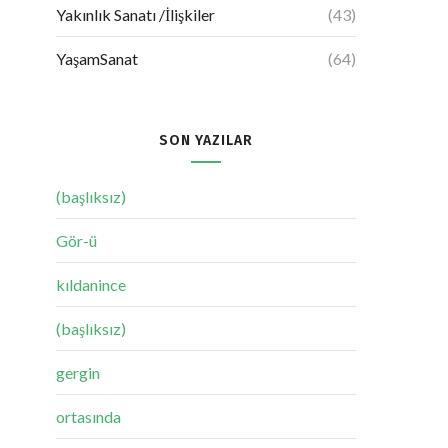
Yakınlık Sanatı /İlişkiler
(43)
YaşamSanat
(64)
SON YAZILAR
(başlıksız)
Gör-ü
kıldanince
(başlıksız)
gergin
ortasında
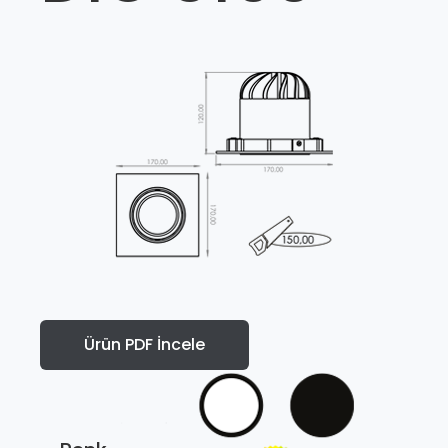
Ürün PDF İncele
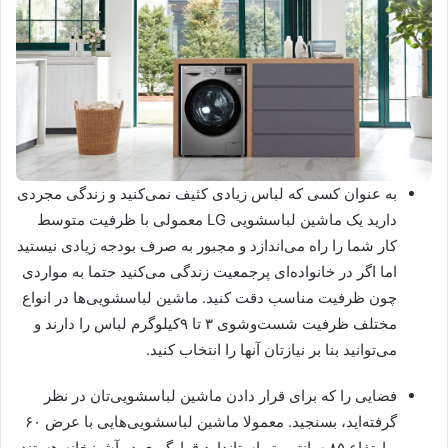
به عنوان کسی که لباس زیادی کثیف نمی‌کنید و زندگی مجردی
دارید یک ماشین لباسشویی LG معمولی با ظرفیت متوسط
کار شما را راه می‌اندازد و مجبور به صرف بودجه زیادی نیستید
اما اگر در خانواده‌ای پرجمعیت زندگی می‌کنید حتما به مواردی
چون ظرفیت مناسب دقت کنید. ماشین لباسشویی‌ها در انواع
مختلف ظرفیت شست‌وشوی ۳ تا ۹کیلوگرم لباس را دارند و
می‌توانید بنا بر نیازتان آنها را انتخاب کنید.
فضایی را که برای قرار دادن ماشین لباسشویی‌تان در نظر
گرفته‌اید، بسنجید. معمولا ماشین لباسشویی‌هایی با عرض ۶۰
و ارتفاع ۸۵ سانتی‌متر استاندارد قرارگیری در آشپزخانه هستند.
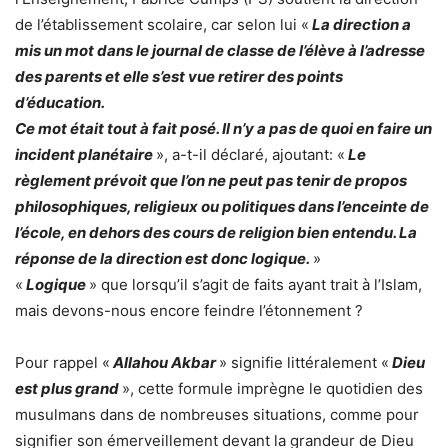
de l’établissement scolaire, car selon lui «
La direction a
mis un mot dans le journal de classe de l’élève à l’adresse
des parents et elle s’est vue retirer des points
d’éducation.
Ce mot était tout à fait posé. Il n’y a pas de quoi en faire un
incident planétaire
», a-t-il déclaré, ajoutant: «
Le
règlement prévoit que l’on ne peut pas tenir de propos
philosophiques, religieux ou politiques dans l’enceinte de
l’école, en dehors des cours de religion bien entendu. La
réponse de la direction est donc logique.
»
«
Logique
» que lorsqu’il s’agit de faits ayant trait à l’Islam,
mais devons-nous encore feindre l’étonnement ?
Pour rappel «
Allahou Akbar
» signifie littéralement «
Dieu
est plus grand
», cette formule imprègne le quotidien des
musulmans dans de nombreuses situations, comme pour
signifier son émerveillement devant la grandeur de Dieu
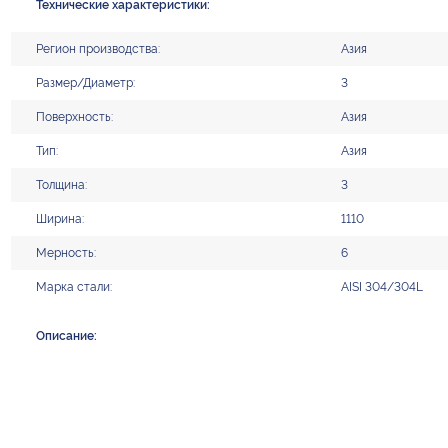
Технические характеристики:
Регион производства:
Азия
Размер/Диаметр:
3
Поверхность:
Азия
Тип:
Азия
Толщина:
3
Ширина:
1110
Мерность:
6
Марка стали:
AISI 304/304L
Описание:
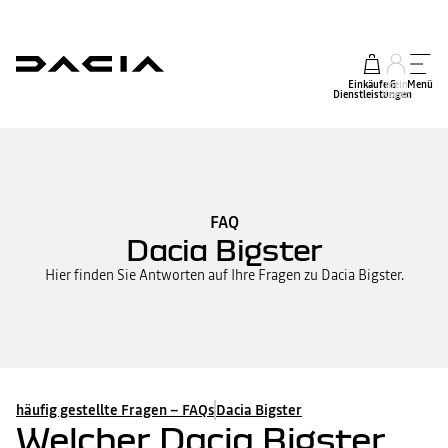
Einkäufe &
mein
Menü
Dienstleistungen
Konto
FAQ
Dacia Bigster
Hier finden Sie Antworten auf Ihre Fragen zu Dacia Bigster.
häufig gestellte Fragen – FAQs
Dacia Bigster
Welcher Dacia Bigster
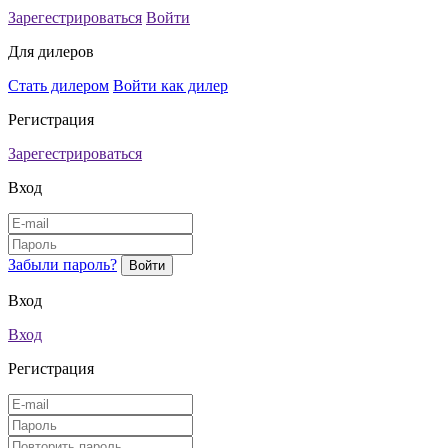
Зарегестрироваться
Войти
Для дилеров
Стать дилером
Войти как дилер
Регистрация
Зарегестрироваться
Вход
Забыли пароль?
Вход
Вход
Регистрация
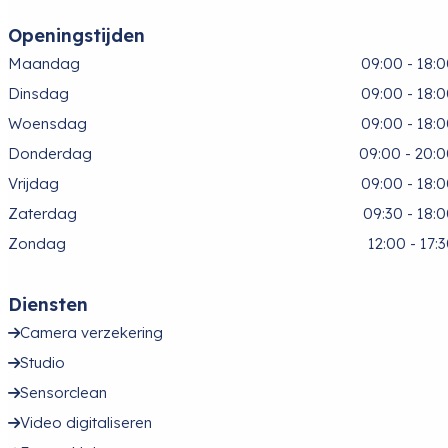
Openingstijden
Maandag
09:00 - 18:
Dinsdag
09:00 - 18:
Woensdag
09:00 - 18:
Donderdag
09:00 - 20:
Vrijdag
09:00 - 18:
Zaterdag
09:30 - 18:
Zondag
12:00 - 17:
Diensten
Camera verzekering
Studio
Sensorclean
Video digitaliseren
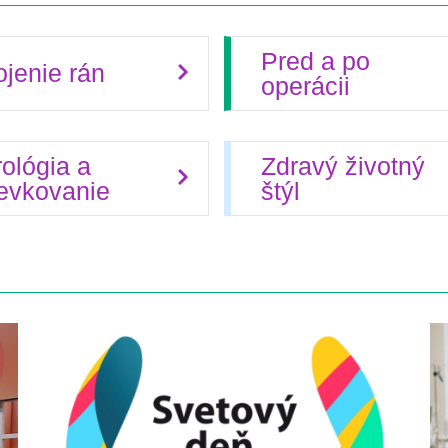
Pred a po
jenie rán
operácii
ológia a
Zdravý životný
ievkovanie
štýl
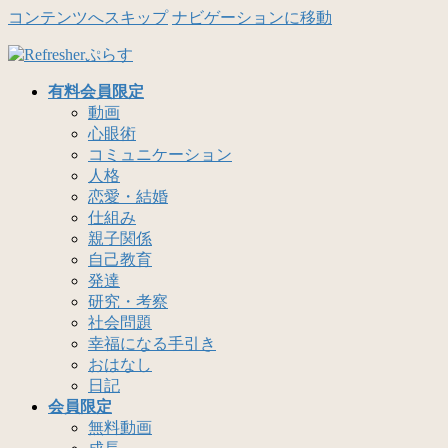
コンテンツへスキップ
ナビゲーションに移動
有料会員限定
動画
心眼術
コミュニケーション
人格
恋愛・結婚
仕組み
親子関係
自己教育
発達
研究・考察
社会問題
幸福になる手引き
おはなし
日記
会員限定
無料動画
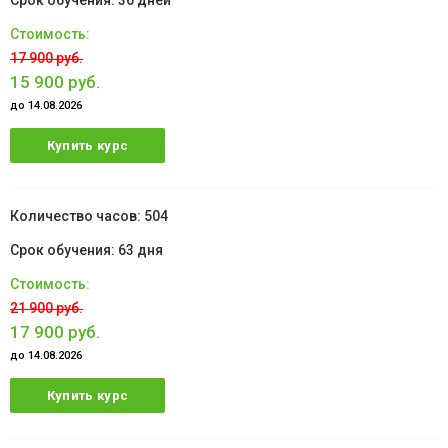
36 дней
17 900 руб.
15 900 руб.
до 14.08.2026
Купить курс
504
63 дня
21 900 руб.
17 900 руб.
до 14.08.2026
Купить курс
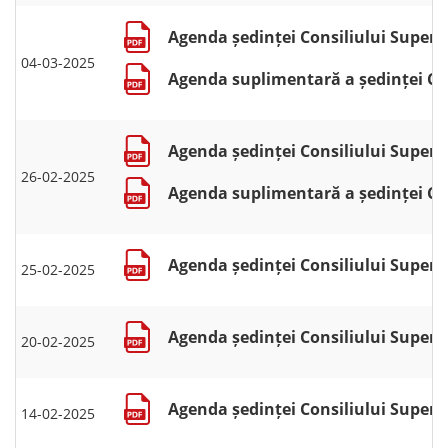
Agenda ședinței Consiliului Superio
04-03-2025
Agenda suplimentară a ședinței Cons
Agenda ședinței Consiliului Superio
26-02-2025
Agenda suplimentară a ședinței Cons
Agenda ședinței Consiliului Superio
25-02-2025
Agenda ședinței Consiliului Superio
20-02-2025
Agenda ședinței Consiliului Superio
14-02-2025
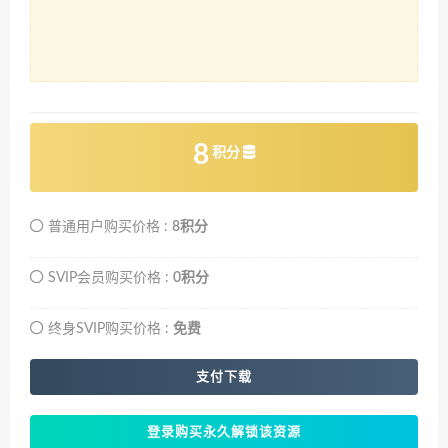
8
积分
普通用户购买价格 :
8积分
SVIP会员购买价格 :
0积分
终身SVIP购买价格 :
免费
支付下载
登录购买永久解锁该资源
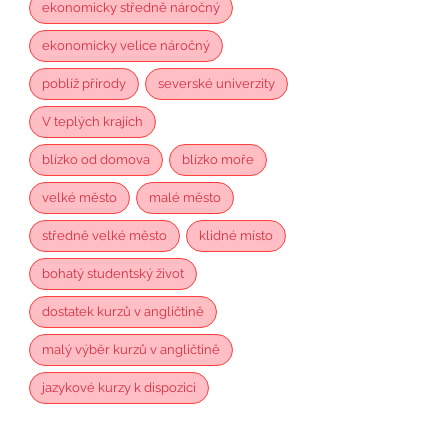
ekonomicky středně náročný
ekonomicky velice náročný
poblíž přírody
severské univerzity
V teplých krajích
blízko od domova
blízko moře
velké město
malé město
středně velké město
klidné místo
bohatý studentský život
dostatek kurzů v angličtině
malý výběr kurzů v angličtině
jazykové kurzy k dispozici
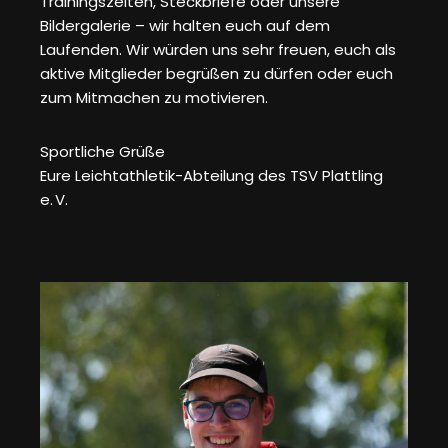
Trainingszeiten, Steckbriefe oder unsere
Bildergalerie – wir halten euch auf dem
Laufenden. Wir würden uns sehr freuen, euch als
aktive Mitglieder begrüßen zu dürfen oder euch
zum Mitmachen zu motivieren.
Sportliche Grüße
Eure Leichtathletik-Abteilung des TSV Plattling
e. V.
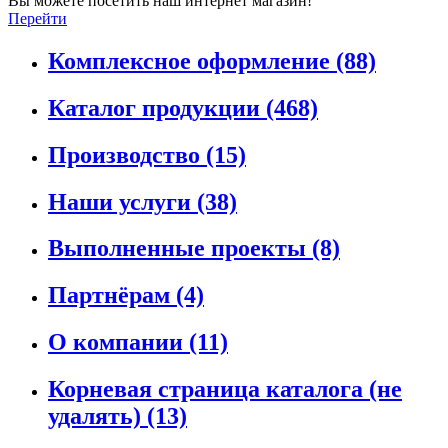
Вы можете посетить наш интернет магазин!
Перейти
Комплексное оформление
(88)
Каталог продукции
(468)
Производство
(15)
Наши услуги
(38)
Выполненные проекты
(8)
Партнёрам
(4)
О компании
(11)
Корневая страница каталога (не
удалять)
(13)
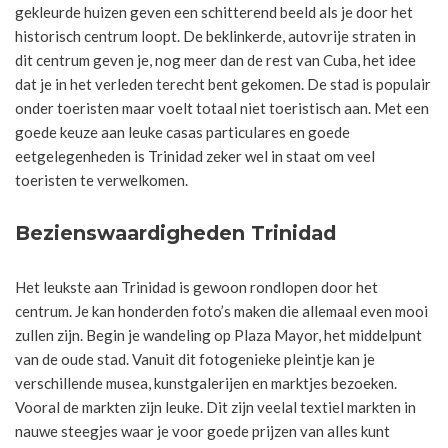
gekleurde huizen geven een schitterend beeld als je door het
historisch centrum loopt. De beklinkerde, autovrije straten in
dit centrum geven je, nog meer dan de rest van Cuba, het idee
dat je in het verleden terecht bent gekomen. De stad is populair
onder toeristen maar voelt totaal niet toeristisch aan. Met een
goede keuze aan leuke casas particulares en goede
eetgelegenheden is Trinidad zeker wel in staat om veel
toeristen te verwelkomen.
Bezienswaardigheden Trinidad
Het leukste aan Trinidad is gewoon rondlopen door het
centrum. Je kan honderden foto’s maken die allemaal even mooi
zullen zijn. Begin je wandeling op Plaza Mayor, het middelpunt
van de oude stad. Vanuit dit fotogenieke pleintje kan je
verschillende musea, kunstgalerijen en marktjes bezoeken.
Vooral de markten zijn leuke. Dit zijn veelal textiel markten in
nauwe steegjes waar je voor goede prijzen van alles kunt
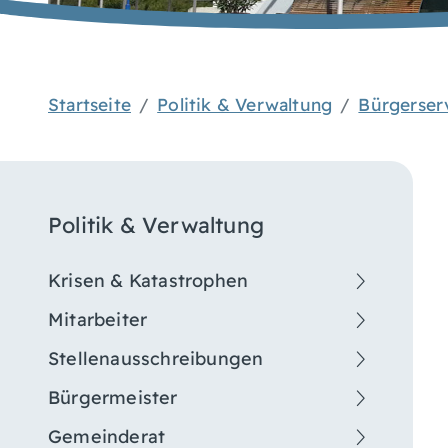
Startseite
Politik & Verwaltung
Bürgerser
Politik & Verwaltung
Krisen & Katastrophen
Mitarbeiter
Stellenausschreibungen
Bürgermeister
Gemeinderat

........

Directive:
Everything in the records except the pictures is to be repeated exactly.

Final answer:
Yakınlık Sanatı /İlişkiler
(43)
YaşamSanat
(64)
SON YAZILAR
(başlıksız)
Gör-ü
kıldanince
(başlıksız)
gergin
ortasında
Ürün PDF İncele
به عنوان کسی که لباس زیادی کثیف نمی‌کنید و زندگی مجردی
دارید یک ماشین لباسشویی LG معمولی با ظرفیت متوسط
کار شما را راه می‌اندازد و مجبور به صرف بودجه زیادی نیستید
اما اگر در خانواده‌ای پرجمعیت زندگی می‌کنید حتما به مواردی
چون ظرفیت مناسب دقت کنید. ماشین لباسشویی‌ها در انواع
مختلف ظرفیت شست‌وشوی ۳ تا ۹کیلوگرم لباس را دارند و
می‌توانید بنا بر نیازتان آنها را انتخاب کنید.
فضایی را که برای قرار دادن ماشین لباسشویی‌تان در نظر
گرفته‌اید، بسنجید. معمولا ماشین لباسشویی‌هایی با عرض ۶۰
و ارتفاع ۸۵ سانتی‌متر استاندارد قرارگیری در آشپزخانه هستند.
de l’établissement scolaire, car selon lui «
La direction a
mis un mot dans le journal de classe de l’élève à l’adresse
des parents et elle s’est vue retirer des points
d’éducation.
Ce mot était tout à fait posé. Il n’y a pas de quoi en faire un
incident planétaire
», a-t-il déclaré, ajoutant: «
Le
règlement prévoit que l’on ne peut pas tenir de propos
philosophiques, religieux ou politiques dans l’enceinte de
l’école, en dehors des cours de religion bien entendu. La
réponse de la direction est donc logique.
»
«
Logique
» que lorsqu’il s’agit de faits ayant trait à l’Islam,
mais devons-nous encore feindre l’étonnement ?
Pour rappel «
Allahou Akbar
» signifie littéralement «
Dieu
est plus grand
», cette formule imprègne le quotidien des
musulmans dans de nombreuses situations, comme pour
signifier son émerveillement devant la grandeur de Dieu
Технические характеристики:
Регион производства:
Азия
Размер/Диаметр:
3
Поверхность:
Азия
Тип:
Азия
Толщина:
3
Ширина:
1110
Мерность:
6
Марка стали:
AISI 304/304L
Описание:
Einkäufe &
mein
Menü
Dienstleistungen
Konto
FAQ
Dacia Bigster
Hier finden Sie Antworten auf Ihre Fragen zu Dacia Bigster.
häufig gestellte Fragen – FAQs
Dacia Bigster
Welcher Dacia Bigster
Зарегестрироваться
Войти
Для дилеров
Стать дилером
Войти как дилер
Регистрация
Зарегестрироваться
Вход
Забыли пароль?
Вход
Вход
Регистрация
Openingstijden
Maandag
09:00 - 18:
Dinsdag
09:00 - 18:
Woensdag
09:00 - 18:
Donderdag
09:00 - 20:
Vrijdag
09:00 - 18:
Zaterdag
09:30 - 18:
Zondag
12:00 - 17:
Diensten
Camera verzekering
Studio
Sensorclean
Video digitaliseren
Pred a po
jenie rán
operácii
ológia a
Zdravý životný
ievkovanie
štýl
コンテンツへスキップ
ナビゲーションに移動
有料会員限定
動画
心眼術
コミュニケーション
人格
恋愛・結婚
仕組み
親子関係
自己教育
発達
研究・考察
社会問題
幸福になる手引き
おはなし
日記
会員限定
無料動画
36 дней
17 900 руб.
15 900 руб.
до 14.08.2026
Купить курс
504
63 дня
21 900 руб.
17 900 руб.
до 14.08.2026
Купить курс
Agenda ședinței Consiliului Superio
04-03-2025
Agenda suplimentară a ședinței Cons
Agenda ședinței Consiliului Superio
26-02-2025
Agenda suplimentară a ședinței Cons
Agenda ședinței Consiliului Superio
25-02-2025
Agenda ședinței Consiliului Superio
20-02-2025
Agenda ședinței Consiliului Superio
14-02-2025
8
积分
普通用户购买价格 :
8积分
SVIP会员购买价格 :
0积分
终身SVIP购买价格 :
免费
支付下载
登录购买永久解锁该资源
ekonomicky středně náročný
ekonomicky velice náročný
poblíž přírody
severské univerzity
V teplých krajích
blízko od domova
blízko moře
velké město
malé město
středně velké město
klidné místo
bohatý studentský život
dostatek kurzů v angličtině
malý výběr kurzů v angličtině
jazykové kurzy k dispozici
Trainingszeiten, Steckbriefe oder unsere
Bildergalerie – wir halten euch auf dem
Laufenden. Wir würden uns sehr freuen, euch als
aktive Mitglieder begrüßen zu dürfen oder euch
zum Mitmachen zu motivieren.
Sportliche Grüße
Eure Leichtathletik-Abteilung des TSV Plattling
e. V.
Вы можете посетить наш интернет магазин!
Перейти
Комплексное оформление
(88)
Каталог продукции
(468)
Производство
(15)
Наши услуги
(38)
Выполненные проекты
(8)
Партнёрам
(4)
О компании
(11)
Корневая страница каталога (не
удалять)
(13)
gekleurde huizen geven een schitterend beeld als je door het
historisch centrum loopt. De beklinkerde, autovrije straten in
dit centrum geven je, nog meer dan de rest van Cuba, het idee
dat je in het verleden terecht bent gekomen. De stad is populair
onder toeristen maar voelt totaal niet toeristisch aan. Met een
goede keuze aan leuke casas particulares en goede
eetgelegenheden is Trinidad zeker wel in staat om veel
toeristen te verwelkomen.
Bezienswaardigheden Trinidad
Het leukste aan Trinidad is gewoon rondlopen door het
centrum. Je kan honderden foto’s maken die allemaal even mooi
zullen zijn. Begin je wandeling op Plaza Mayor, het middelpunt
van de oude stad. Vanuit dit fotogenieke pleintje kan je
verschillende musea, kunstgalerijen en marktjes bezoeken.
Vooral de markten zijn leuke. Dit zijn veelal textiel markten in
nauwe steegjes waar je voor goede prijzen van alles kunt
Startseite
Politik & Verwaltung
Bürgerser
Politik & Verwaltung
Krisen & Katastrophen
Mitarbeiter
Stellenausschreibungen
Bürgermeister
Gemeinderat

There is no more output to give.